There seem to be heavy discrepancies with the persona of Eduard Koltsov, the guy who claimed he killed Crabb with a knife, and his service record. A Russian journalist confronted him on that story and afterwards conducted some thorough investigation. Allegedly all relevant documents about the op, orders, awards etc were lost in an appartment fire. Which seems rather convenient. Koltsov also dodged questions about his supposed service before and after the event, stating it wasn't yet time to reveal these things. However he claimed being a senior lieutenant by the time of the incident. Khrolenko ( the journalist ) pursued verification on local and state level, including the Russian MOD, and according to official records, Koltsov was born in 1933 but didn't join the Soviet military until 1967. He wasn't officer until he became senior lieutenant in 1977, by then serving in reserve capacity. In-between he worked as civilian driver. Correct me if I'm wrong, my Russian is rusty so I had to translate some bits. Just based on that data, his story wouldn't add up. There is apparently also no record of him ever receiving the Order of the Red Star or training as frogman. The article mentions other issues with the story. The point is, the various theories and "accounts" on Crabb's demise differ wildly, and none of them seem verifiable. So they probably shouldn't be regarded as facts. 

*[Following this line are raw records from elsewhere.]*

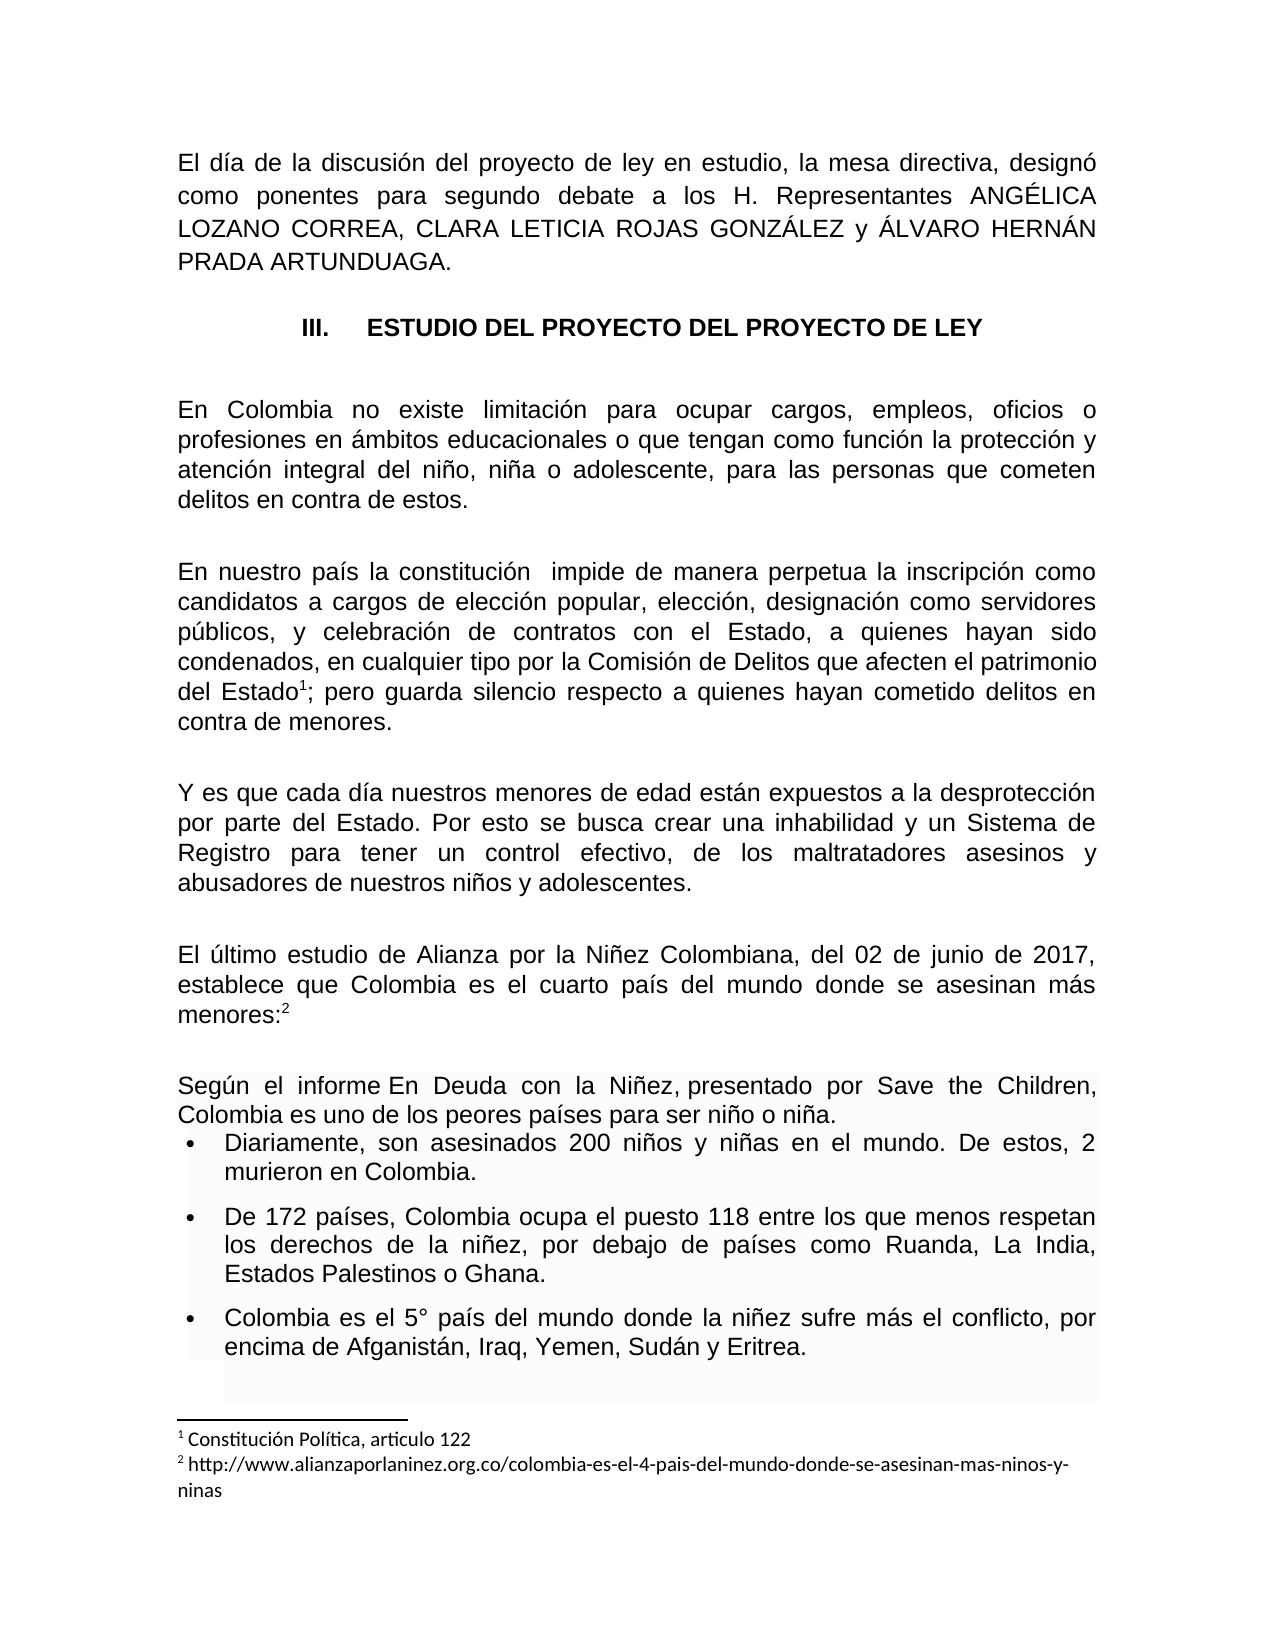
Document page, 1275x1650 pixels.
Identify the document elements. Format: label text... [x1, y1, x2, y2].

text El último estudio de Alianza por la Niñez Colombiana, del 02 de junio de 2017, establece que Colombia es el cuarto país del mundo donde se asesinan más menores: [177, 939, 1098, 1029]
text El día de la discusión del proyecto de ley en estudio, la mesa directiva, designó como ponentes para segundo debate a los H. Representantes ANGÉLICA LOZANO CORREA, CLARA LETICIA ROJAS GONZÁLEZ y ÁLVARO HERNÁN PRADA ARTUNDUAGA. [177, 148, 1098, 275]
list Diariamente, son asesinados 200 niños y niñas en el mundo. De estos, 2 murieron en Colombia. [187, 1128, 1098, 1186]
list ESTUDIO DEL PROYECTO DEL PROYECTO DE LEY [215, 313, 1098, 341]
text En nuestro país la constitución impide de manera perpetua la inscripción como candidatos a cargos de elección popular, elección, designación como servidores públicos, y celebración de contratos con el Estado, a quienes hayan sido condenados, en cualquier tipo por la Comisión de Delitos que afecten el patrimonio del Estado; pero guarda silencio respecto a quienes hayan cometido delitos en contra de menores. [177, 555, 1098, 735]
list Colombia es el 5° país del mundo donde la niñez sufre más el conflicto, por encima de Afganistán, Iraq, Yemen, Sudán y Eritrea. [187, 1303, 1098, 1361]
text En Colombia no existe limitación para ocupar cargos, empleos, oficios o profesiones en ámbitos educacionales o que tengan como función la protección y atención integral del niño, niña o adolescente, para las personas que cometen delitos en contra de estos. [177, 393, 1098, 513]
text Y es que cada día nuestros menores de edad están expuestos a la desprotección por parte del Estado. Por esto se busca crear una inhabilidad y un Sistema de Registro para tener un control efectivo, de los maltratadores asesinos y abusadores de nuestros niños y adolescentes. [177, 777, 1098, 897]
text Según el informe En Deuda con la Niñez, presentado por Save the Children, Colombia es uno de los peores países para ser niño o niña. [177, 1071, 1098, 1128]
list De 172 países, Colombia ocupa el puesto 118 entre los que menos respetan los derechos de la niñez, por debajo de países como Ruanda, La India, Estados Palestinos o Ghana. [187, 1202, 1098, 1288]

Otherwise, very informative posts.


----------



## NovemberWhiskey (Jul 9, 2020)

@Gordus, I'm yet to re-read for details (unfamiliar with the actors, even theoretically) - but from your article sounded to me as Russian rhetoric typical style of talking of ops when the actors' actual job is to hide the op - and that *may* be their concrete involvement, as actually-involved Spetsnaz tend to IME not comment at all and avoid media if possible and when confronted directly decline commentary.

But that said I gotta re-read for factual and years check, went for the rhetorical style.


----------